Crabble Athletic Ground, Dover
Match Rating: 4
With yet more torrential rain falling in the previous couple of days - in what has been recently noted as the wettest winter in England for some 250 years, the majority of non-league games in the south-east were postponed today, with a total wipe out of fixtures in the Southern Counties East and Combined Counties leagues, and just one game, at Storrington, surviving in the entire Sussex County League. I decided to head to Dover, whose recent acquisition of a "blotter" machine ensured that this game was never really in doubt. Dover Athletic is a club I followed closely back in the nineties, although this would be my first visit to the Crabble in almost nine years.
The Crabble is located a couple of miles north-west uphill from the town centre, and had not changed since my last visit, apart from a new brick clubhouse in one corner of the ground. The ground enjoys a very nice setting, perched on one side of a valley and closely lined with trees on a hill to one side with a view across the valley to the other. The facilities are not easy on the eye, though. As one enters the ground by the half way line, the clubhouse is situated to the right and a small all-seater stand to the left. Standing is only permitted in a very small area along this length. Along the opposite side is an all-seater stand with lots of supporting pillars to obstruct one's view, and behind both goals is covered terracing, again with lots of supporting pillars. These latter three stands are metallic, grey coloured - functional, but completely devoid of any charm or character, but they do each have a small electronic scoreboard which is a very nice touch at this level. There is a noticeable slope from side to side. Although the programme was rather expensive for this level, it is professionally designed and produced with plenty of interesting content.
This game would be between two teams in good form pushing hard for a play-off places. Dover went into this game in eighth place, three points off of the play-off places, and were unbeaten in their previous four games.
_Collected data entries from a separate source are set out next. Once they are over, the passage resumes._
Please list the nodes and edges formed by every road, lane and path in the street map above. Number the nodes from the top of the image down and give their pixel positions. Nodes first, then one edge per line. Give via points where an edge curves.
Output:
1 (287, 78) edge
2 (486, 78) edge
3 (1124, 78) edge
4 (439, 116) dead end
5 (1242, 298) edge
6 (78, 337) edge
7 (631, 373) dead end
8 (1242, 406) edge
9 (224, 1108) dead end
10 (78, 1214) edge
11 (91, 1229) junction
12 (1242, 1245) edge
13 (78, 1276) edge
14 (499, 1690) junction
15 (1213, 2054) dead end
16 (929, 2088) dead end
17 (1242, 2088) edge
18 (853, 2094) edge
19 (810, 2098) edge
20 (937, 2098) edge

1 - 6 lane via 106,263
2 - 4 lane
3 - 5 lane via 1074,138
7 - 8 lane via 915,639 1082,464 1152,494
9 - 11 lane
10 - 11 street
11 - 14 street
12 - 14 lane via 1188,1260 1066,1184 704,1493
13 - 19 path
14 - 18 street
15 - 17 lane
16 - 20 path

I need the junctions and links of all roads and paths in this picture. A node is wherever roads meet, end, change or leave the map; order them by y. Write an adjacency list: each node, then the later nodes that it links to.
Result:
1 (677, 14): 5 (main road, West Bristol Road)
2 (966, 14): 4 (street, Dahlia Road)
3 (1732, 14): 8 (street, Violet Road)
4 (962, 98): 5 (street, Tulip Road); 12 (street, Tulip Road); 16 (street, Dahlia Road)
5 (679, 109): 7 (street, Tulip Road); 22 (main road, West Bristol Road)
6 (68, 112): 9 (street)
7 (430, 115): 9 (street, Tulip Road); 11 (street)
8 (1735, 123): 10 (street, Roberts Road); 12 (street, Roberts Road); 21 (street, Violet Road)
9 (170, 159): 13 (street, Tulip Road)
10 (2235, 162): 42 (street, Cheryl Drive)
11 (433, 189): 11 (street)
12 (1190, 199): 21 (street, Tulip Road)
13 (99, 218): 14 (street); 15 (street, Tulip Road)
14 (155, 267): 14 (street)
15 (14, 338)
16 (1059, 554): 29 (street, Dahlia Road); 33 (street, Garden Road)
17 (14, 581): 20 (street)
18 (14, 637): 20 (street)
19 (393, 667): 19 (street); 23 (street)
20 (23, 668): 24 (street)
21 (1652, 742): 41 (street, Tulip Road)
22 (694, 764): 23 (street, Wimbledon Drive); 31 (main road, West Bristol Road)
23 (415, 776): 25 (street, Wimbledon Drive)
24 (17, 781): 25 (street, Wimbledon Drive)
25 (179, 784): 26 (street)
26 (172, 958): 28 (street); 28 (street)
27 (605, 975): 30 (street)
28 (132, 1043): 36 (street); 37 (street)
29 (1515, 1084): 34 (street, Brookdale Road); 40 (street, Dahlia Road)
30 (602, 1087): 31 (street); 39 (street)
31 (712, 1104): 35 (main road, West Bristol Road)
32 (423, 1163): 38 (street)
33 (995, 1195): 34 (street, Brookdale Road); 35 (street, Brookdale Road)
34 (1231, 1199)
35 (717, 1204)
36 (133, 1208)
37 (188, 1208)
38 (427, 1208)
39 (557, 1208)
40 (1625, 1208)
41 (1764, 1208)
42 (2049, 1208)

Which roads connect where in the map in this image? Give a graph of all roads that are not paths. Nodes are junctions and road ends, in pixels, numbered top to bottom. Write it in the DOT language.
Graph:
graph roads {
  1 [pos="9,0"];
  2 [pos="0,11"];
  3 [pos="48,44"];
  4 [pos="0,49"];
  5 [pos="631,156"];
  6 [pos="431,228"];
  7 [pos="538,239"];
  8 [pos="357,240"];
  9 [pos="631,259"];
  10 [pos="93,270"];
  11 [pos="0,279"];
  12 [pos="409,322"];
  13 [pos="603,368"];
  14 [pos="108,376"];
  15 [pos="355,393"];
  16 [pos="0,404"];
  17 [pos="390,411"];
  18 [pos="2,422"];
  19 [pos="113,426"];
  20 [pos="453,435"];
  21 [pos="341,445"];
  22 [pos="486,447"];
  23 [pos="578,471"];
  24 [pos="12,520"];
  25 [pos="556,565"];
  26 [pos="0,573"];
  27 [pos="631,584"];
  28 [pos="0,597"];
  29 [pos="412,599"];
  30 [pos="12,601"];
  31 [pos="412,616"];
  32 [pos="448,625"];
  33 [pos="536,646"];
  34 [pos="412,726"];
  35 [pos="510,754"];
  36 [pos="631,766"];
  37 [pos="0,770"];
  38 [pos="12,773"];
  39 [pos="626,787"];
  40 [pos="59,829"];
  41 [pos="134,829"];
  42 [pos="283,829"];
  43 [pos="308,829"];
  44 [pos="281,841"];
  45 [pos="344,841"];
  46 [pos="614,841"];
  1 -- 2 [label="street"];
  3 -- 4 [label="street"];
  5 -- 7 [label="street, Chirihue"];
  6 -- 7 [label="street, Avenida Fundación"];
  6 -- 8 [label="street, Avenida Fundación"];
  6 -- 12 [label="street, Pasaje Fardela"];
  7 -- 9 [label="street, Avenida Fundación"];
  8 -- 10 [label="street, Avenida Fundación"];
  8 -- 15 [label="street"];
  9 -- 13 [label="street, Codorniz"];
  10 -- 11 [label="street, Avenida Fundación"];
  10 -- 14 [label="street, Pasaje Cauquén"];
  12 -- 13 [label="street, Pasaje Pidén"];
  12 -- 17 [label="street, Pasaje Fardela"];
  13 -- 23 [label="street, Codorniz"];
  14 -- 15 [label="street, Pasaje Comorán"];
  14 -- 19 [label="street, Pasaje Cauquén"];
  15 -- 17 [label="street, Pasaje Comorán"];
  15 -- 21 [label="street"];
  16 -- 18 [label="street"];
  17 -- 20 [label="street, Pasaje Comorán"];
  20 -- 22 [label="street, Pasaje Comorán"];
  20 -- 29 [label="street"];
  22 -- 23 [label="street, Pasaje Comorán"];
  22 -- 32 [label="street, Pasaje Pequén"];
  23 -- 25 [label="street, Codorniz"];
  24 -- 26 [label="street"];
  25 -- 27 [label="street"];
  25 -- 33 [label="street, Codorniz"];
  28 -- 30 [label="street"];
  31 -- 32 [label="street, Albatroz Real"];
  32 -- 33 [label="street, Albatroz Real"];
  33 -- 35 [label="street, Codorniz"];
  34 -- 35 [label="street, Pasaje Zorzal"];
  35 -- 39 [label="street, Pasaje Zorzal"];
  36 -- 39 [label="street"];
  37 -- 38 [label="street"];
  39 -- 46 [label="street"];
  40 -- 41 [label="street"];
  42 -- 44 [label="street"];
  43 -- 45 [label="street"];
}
Bath were in fourth place, five points ahead of Dover but having played three games more. Claiming through one automatic promotion place looks a tall order for Bath, with leaders Bromley 17 points ahead having played two games less. Bath were in very good recent form though, having won their last three games. Dover have already beaten Bath twice this season, winning 0-2 away in September, and 1-0 in the FA Trophy in November.
Into the second half and Dover increasingly dominated proceedings, aided by the strong wind behind them, and they took the lead on 53 minutes with a fairly scrappy goal. Tom Wynter fired two powerful shots on goal in quick succession, both parried by the keeper, before Barry Cogan tapped the ball home. Within a couple of minutes, Bath almost got back on level terms when a Dover defender deflected the ball onto his own post, but that was a very rare chance for Bath in the second half. Dover doubled their lead on 64 minuted when Ricky Modeste ran onto a flick-on and lifted the ball over the onrushing keeper and into the net. It turned out that that sealed the three points, as Dover completely dominated the last 20 minutes, having several fabulous chances to extend their lead, whilst Bath looked a beaten side, blown away by a very strong second half performance by the home side. The deserved three points lifted Dover into sixth place, two points behind Bath, now occupying the final play-off positions.